§ PROMPT:
Using the material below, return exactly the lines between the one holding "31: (396, 131, 98.58)" and the one holding "35: (229, 73, 164.83)", inclusive, and no others.

※ ※ ※

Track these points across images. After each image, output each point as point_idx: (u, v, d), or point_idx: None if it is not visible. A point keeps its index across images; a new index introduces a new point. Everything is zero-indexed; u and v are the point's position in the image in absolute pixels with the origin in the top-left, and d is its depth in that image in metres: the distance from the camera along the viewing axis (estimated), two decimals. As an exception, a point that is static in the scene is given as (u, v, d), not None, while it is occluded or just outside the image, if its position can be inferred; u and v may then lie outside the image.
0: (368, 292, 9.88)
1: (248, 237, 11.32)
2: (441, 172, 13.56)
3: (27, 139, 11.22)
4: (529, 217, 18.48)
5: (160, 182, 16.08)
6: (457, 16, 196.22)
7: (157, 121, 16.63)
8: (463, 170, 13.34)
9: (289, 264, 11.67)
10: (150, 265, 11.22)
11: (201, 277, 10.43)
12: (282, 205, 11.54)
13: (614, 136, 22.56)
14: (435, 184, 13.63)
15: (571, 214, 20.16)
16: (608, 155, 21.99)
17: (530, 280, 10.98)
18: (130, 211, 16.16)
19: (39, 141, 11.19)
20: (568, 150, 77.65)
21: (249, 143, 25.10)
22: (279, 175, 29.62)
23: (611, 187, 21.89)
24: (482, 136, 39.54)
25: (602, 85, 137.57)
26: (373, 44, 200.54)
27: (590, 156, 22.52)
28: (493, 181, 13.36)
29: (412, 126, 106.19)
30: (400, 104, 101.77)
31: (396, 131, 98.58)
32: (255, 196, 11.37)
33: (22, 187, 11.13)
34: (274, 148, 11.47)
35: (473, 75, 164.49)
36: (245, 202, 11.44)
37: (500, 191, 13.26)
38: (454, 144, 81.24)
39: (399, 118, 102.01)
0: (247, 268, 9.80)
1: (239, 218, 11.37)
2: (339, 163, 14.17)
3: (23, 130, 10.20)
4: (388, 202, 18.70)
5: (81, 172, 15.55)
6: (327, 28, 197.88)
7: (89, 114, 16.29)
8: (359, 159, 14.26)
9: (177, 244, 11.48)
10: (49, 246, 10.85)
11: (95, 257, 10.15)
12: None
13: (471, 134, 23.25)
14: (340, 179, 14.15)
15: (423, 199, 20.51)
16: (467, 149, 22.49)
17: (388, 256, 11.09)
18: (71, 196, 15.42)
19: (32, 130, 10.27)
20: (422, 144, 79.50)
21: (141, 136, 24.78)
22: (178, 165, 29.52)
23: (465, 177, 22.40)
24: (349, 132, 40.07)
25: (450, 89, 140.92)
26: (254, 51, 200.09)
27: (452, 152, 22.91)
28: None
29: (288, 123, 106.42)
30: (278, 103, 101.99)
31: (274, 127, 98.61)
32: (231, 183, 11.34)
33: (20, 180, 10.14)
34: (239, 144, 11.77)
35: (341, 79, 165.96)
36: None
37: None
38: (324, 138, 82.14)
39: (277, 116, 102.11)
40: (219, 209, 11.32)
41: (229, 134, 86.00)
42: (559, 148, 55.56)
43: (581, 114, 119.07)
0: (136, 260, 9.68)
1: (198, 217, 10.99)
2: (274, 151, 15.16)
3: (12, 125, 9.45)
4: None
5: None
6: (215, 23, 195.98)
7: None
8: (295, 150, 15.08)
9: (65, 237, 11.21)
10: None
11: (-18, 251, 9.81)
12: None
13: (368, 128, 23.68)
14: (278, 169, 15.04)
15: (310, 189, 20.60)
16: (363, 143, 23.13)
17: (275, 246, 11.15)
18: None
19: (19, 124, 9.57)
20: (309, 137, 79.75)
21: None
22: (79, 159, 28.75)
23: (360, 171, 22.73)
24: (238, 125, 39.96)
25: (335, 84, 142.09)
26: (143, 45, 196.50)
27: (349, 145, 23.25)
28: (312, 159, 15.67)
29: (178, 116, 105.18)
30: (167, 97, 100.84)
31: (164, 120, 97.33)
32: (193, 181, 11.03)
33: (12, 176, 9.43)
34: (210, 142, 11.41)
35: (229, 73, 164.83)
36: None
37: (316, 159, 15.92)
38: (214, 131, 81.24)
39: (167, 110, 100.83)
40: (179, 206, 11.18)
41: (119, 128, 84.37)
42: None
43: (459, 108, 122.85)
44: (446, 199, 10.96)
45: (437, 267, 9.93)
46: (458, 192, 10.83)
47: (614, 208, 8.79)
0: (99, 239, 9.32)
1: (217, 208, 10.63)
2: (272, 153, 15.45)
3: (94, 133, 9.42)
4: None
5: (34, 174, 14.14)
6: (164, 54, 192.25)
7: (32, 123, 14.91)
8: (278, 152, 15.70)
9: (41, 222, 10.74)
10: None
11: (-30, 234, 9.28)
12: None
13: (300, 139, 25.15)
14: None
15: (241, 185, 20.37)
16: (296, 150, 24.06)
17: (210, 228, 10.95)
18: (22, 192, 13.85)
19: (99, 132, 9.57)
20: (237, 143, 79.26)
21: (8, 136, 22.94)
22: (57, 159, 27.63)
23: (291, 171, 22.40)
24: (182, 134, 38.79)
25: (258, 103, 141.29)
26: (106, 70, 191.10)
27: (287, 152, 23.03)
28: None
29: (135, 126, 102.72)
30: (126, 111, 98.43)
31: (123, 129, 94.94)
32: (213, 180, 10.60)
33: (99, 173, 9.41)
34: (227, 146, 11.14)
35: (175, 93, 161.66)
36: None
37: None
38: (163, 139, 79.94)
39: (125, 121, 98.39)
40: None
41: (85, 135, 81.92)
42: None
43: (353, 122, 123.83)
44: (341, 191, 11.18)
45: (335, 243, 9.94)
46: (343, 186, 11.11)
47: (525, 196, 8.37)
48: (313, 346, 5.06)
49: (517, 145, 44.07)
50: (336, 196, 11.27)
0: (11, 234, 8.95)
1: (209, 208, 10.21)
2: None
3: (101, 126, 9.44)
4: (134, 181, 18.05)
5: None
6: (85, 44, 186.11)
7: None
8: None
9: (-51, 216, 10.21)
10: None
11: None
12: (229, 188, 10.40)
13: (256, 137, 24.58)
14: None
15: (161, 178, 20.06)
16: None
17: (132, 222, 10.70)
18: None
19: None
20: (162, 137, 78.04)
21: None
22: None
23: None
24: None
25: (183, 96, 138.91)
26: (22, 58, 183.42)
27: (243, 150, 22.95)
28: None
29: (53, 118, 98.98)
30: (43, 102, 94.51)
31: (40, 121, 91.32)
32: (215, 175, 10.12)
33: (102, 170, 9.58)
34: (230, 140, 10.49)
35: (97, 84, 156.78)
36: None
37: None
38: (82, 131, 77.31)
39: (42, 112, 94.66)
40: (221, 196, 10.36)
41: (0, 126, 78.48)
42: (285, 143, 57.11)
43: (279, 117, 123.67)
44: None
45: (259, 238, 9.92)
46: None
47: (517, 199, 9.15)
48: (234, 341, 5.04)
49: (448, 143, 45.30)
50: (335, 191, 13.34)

※ ※ ※

§ OUTPUT FOR THIS TASK:
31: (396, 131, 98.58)
32: (255, 196, 11.37)
33: (22, 187, 11.13)
34: (274, 148, 11.47)
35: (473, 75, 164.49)
36: (245, 202, 11.44)
37: (500, 191, 13.26)
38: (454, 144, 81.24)
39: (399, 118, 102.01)
0: (247, 268, 9.80)
1: (239, 218, 11.37)
2: (339, 163, 14.17)
3: (23, 130, 10.20)
4: (388, 202, 18.70)
5: (81, 172, 15.55)
6: (327, 28, 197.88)
7: (89, 114, 16.29)
8: (359, 159, 14.26)
9: (177, 244, 11.48)
10: (49, 246, 10.85)
11: (95, 257, 10.15)
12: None
13: (471, 134, 23.25)
14: (340, 179, 14.15)
15: (423, 199, 20.51)
16: (467, 149, 22.49)
17: (388, 256, 11.09)
18: (71, 196, 15.42)
19: (32, 130, 10.27)
20: (422, 144, 79.50)
21: (141, 136, 24.78)
22: (178, 165, 29.52)
23: (465, 177, 22.40)
24: (349, 132, 40.07)
25: (450, 89, 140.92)
26: (254, 51, 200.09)
27: (452, 152, 22.91)
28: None
29: (288, 123, 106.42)
30: (278, 103, 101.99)
31: (274, 127, 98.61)
32: (231, 183, 11.34)
33: (20, 180, 10.14)
34: (239, 144, 11.77)
35: (341, 79, 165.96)
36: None
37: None
38: (324, 138, 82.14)
39: (277, 116, 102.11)
40: (219, 209, 11.32)
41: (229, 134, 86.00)
42: (559, 148, 55.56)
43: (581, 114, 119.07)
0: (136, 260, 9.68)
1: (198, 217, 10.99)
2: (274, 151, 15.16)
3: (12, 125, 9.45)
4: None
5: None
6: (215, 23, 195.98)
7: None
8: (295, 150, 15.08)
9: (65, 237, 11.21)
10: None
11: (-18, 251, 9.81)
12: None
13: (368, 128, 23.68)
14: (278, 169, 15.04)
15: (310, 189, 20.60)
16: (363, 143, 23.13)
17: (275, 246, 11.15)
18: None
19: (19, 124, 9.57)
20: (309, 137, 79.75)
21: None
22: (79, 159, 28.75)
23: (360, 171, 22.73)
24: (238, 125, 39.96)
25: (335, 84, 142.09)
26: (143, 45, 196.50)
27: (349, 145, 23.25)
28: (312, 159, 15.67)
29: (178, 116, 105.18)
30: (167, 97, 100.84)
31: (164, 120, 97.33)
32: (193, 181, 11.03)
33: (12, 176, 9.43)
34: (210, 142, 11.41)
35: (229, 73, 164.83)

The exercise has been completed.